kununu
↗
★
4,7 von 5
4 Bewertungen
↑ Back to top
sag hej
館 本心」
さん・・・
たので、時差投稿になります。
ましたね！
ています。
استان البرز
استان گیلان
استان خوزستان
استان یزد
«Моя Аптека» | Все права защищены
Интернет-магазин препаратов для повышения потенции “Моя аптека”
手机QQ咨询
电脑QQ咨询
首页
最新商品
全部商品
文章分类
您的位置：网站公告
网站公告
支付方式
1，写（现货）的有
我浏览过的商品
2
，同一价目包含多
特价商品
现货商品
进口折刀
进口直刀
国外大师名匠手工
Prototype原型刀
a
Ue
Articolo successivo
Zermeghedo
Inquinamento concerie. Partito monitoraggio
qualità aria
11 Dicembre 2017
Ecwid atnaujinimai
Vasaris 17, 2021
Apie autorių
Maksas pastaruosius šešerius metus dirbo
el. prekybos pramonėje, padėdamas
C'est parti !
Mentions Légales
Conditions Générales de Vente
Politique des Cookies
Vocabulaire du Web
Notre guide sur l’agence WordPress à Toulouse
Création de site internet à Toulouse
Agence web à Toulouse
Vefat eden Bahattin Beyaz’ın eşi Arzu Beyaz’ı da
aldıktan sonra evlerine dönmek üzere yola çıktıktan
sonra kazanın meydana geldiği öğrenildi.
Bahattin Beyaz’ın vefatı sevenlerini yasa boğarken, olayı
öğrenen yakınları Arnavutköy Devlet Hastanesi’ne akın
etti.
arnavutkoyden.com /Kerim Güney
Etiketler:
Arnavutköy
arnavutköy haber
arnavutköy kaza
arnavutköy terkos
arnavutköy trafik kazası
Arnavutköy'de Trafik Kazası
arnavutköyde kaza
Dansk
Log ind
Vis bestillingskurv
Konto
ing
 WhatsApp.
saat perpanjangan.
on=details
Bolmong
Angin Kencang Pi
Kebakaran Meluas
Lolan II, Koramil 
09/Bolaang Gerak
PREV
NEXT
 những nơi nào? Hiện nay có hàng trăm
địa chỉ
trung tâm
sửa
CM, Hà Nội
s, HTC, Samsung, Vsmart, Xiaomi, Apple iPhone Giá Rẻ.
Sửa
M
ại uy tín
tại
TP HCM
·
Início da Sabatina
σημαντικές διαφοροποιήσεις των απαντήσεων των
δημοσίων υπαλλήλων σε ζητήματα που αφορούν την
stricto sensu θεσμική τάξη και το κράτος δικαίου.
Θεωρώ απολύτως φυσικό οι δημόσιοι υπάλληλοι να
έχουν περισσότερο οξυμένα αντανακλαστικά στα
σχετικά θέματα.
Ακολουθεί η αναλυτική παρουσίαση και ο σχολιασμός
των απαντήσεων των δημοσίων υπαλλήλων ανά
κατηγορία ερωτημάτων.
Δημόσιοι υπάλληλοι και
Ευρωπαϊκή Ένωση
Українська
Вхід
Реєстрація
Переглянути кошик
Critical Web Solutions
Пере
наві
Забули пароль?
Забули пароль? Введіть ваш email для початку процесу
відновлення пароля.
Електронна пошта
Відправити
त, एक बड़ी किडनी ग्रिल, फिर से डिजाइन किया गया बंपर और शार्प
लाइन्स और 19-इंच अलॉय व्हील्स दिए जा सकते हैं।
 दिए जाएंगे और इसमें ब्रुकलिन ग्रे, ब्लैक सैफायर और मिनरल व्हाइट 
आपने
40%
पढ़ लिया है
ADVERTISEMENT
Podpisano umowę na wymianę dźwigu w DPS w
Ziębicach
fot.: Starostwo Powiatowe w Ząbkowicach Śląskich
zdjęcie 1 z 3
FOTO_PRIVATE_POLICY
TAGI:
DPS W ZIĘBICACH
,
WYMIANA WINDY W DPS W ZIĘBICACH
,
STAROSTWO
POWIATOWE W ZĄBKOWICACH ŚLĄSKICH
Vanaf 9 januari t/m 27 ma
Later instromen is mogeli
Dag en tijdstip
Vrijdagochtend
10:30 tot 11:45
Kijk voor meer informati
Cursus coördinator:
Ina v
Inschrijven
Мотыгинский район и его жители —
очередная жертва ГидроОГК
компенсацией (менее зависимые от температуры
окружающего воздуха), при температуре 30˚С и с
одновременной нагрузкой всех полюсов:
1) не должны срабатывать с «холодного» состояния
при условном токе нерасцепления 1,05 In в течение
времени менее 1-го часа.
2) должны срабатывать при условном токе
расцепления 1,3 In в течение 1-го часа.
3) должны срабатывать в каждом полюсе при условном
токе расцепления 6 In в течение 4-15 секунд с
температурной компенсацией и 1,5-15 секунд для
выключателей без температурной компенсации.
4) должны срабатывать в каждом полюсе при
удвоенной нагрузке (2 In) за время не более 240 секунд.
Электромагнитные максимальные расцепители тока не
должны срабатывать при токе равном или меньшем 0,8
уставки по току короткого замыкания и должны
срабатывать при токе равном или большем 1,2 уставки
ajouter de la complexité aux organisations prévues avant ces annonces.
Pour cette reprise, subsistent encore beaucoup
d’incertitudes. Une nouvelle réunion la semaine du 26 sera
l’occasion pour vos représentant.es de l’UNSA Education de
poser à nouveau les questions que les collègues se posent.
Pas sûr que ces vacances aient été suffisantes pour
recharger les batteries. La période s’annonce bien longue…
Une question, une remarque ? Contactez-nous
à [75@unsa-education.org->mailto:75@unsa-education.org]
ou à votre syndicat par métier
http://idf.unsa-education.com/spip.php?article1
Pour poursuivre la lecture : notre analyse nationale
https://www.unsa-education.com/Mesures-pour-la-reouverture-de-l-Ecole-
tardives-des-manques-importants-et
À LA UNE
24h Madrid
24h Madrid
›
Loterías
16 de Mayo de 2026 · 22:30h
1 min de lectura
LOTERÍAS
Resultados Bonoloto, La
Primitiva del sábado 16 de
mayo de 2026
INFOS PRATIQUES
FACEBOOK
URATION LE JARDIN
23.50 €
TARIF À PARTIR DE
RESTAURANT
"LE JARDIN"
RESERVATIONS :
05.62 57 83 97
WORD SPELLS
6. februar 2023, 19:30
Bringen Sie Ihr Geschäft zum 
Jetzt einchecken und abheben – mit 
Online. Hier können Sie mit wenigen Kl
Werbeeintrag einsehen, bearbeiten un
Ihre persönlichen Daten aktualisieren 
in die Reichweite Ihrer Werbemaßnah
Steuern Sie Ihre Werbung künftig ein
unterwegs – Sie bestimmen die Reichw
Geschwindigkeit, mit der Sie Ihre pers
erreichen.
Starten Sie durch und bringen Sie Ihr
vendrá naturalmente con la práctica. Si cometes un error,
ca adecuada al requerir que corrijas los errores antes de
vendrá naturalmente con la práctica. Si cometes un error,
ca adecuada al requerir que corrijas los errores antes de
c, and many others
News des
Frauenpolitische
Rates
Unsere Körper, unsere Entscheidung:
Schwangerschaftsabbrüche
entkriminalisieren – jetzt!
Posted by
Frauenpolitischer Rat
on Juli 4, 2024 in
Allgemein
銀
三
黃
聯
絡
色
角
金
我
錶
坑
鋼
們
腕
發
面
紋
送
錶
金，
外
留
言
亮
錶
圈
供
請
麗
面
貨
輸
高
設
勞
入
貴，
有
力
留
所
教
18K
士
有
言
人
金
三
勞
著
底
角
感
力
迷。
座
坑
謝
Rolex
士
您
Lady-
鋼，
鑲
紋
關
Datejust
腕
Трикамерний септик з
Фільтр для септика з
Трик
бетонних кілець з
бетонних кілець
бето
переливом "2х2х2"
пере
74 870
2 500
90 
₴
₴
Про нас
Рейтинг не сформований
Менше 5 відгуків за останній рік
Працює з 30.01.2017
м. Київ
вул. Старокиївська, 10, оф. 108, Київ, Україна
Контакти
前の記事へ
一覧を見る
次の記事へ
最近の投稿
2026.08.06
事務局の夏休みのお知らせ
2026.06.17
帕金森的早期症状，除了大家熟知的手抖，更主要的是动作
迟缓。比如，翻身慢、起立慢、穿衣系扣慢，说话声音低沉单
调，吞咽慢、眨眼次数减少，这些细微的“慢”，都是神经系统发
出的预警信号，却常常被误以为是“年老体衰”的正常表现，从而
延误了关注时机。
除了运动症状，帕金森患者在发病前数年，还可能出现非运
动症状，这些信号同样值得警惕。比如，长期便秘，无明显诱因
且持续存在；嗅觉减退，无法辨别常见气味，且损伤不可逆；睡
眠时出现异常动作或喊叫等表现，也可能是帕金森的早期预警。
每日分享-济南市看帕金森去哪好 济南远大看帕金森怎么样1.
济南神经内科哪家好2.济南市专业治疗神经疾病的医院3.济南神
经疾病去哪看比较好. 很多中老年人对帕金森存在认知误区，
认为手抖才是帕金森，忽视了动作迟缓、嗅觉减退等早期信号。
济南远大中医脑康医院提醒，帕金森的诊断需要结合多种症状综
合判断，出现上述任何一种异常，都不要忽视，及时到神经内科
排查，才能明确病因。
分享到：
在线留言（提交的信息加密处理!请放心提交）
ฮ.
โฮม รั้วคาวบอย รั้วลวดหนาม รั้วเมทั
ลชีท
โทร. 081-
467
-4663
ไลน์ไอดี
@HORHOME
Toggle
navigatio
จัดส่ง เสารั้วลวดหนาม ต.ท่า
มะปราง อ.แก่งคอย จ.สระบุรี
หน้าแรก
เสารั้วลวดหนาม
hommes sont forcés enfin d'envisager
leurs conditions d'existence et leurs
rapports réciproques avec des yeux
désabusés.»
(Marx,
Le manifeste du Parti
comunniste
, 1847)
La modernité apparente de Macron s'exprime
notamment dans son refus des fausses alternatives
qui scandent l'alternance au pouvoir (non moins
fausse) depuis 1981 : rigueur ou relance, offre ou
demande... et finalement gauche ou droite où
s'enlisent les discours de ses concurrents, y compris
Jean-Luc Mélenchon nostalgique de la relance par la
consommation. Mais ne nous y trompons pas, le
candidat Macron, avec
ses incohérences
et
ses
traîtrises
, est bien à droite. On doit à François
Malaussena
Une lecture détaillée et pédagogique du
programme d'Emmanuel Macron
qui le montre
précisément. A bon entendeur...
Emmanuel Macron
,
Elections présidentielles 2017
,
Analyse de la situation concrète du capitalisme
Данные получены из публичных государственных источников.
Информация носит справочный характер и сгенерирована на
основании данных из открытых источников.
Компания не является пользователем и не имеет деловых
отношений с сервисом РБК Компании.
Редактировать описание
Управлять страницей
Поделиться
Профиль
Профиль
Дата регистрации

——————————

Goal of the exercise :: Write out the records exactly, starting at the first line and stopping after the line that contains "Kebakaran Meluas".

Answer space ::
kununu
↗
★
4,7 von 5
4 Bewertungen
↑ Back to top
sag hej
館 本心」
さん・・・
たので、時差投稿になります。
ましたね！
ています。
استان البرز
استان گیلان
استان خوزستان
استان یزد
«Моя Аптека» | Все права защищены
Интернет-магазин препаратов для повышения потенции “Моя аптека”
手机QQ咨询
电脑QQ咨询
首页
最新商品
全部商品
文章分类
您的位置：网站公告
网站公告
支付方式
1，写（现货）的有
我浏览过的商品
2
，同一价目包含多
特价商品
现货商品
进口折刀
进口直刀
国外大师名匠手工
Prototype原型刀
a
Ue
Articolo successivo
Zermeghedo
Inquinamento concerie. Partito monitoraggio
qualità aria
11 Dicembre 2017
Ecwid atnaujinimai
Vasaris 17, 2021
Apie autorių
Maksas pastaruosius šešerius metus dirbo
el. prekybos pramonėje, padėdamas
C'est parti !
Mentions Légales
Conditions Générales de Vente
Politique des Cookies
Vocabulaire du Web
Notre guide sur l’agence WordPress à Toulouse
Création de site internet à Toulouse
Agence web à Toulouse
Vefat eden Bahattin Beyaz’ın eşi Arzu Beyaz’ı da
aldıktan sonra evlerine dönmek üzere yola çıktıktan
sonra kazanın meydana geldiği öğrenildi.
Bahattin Beyaz’ın vefatı sevenlerini yasa boğarken, olayı
öğrenen yakınları Arnavutköy Devlet Hastanesi’ne akın
etti.
arnavutkoyden.com /Kerim Güney
Etiketler:
Arnavutköy
arnavutköy haber
arnavutköy kaza
arnavutköy terkos
arnavutköy trafik kazası
Arnavutköy'de Trafik Kazası
arnavutköyde kaza
Dansk
Log ind
Vis bestillingskurv
Konto
ing
 WhatsApp.
saat perpanjangan.
on=details
Bolmong
Angin Kencang Pi
Kebakaran Meluas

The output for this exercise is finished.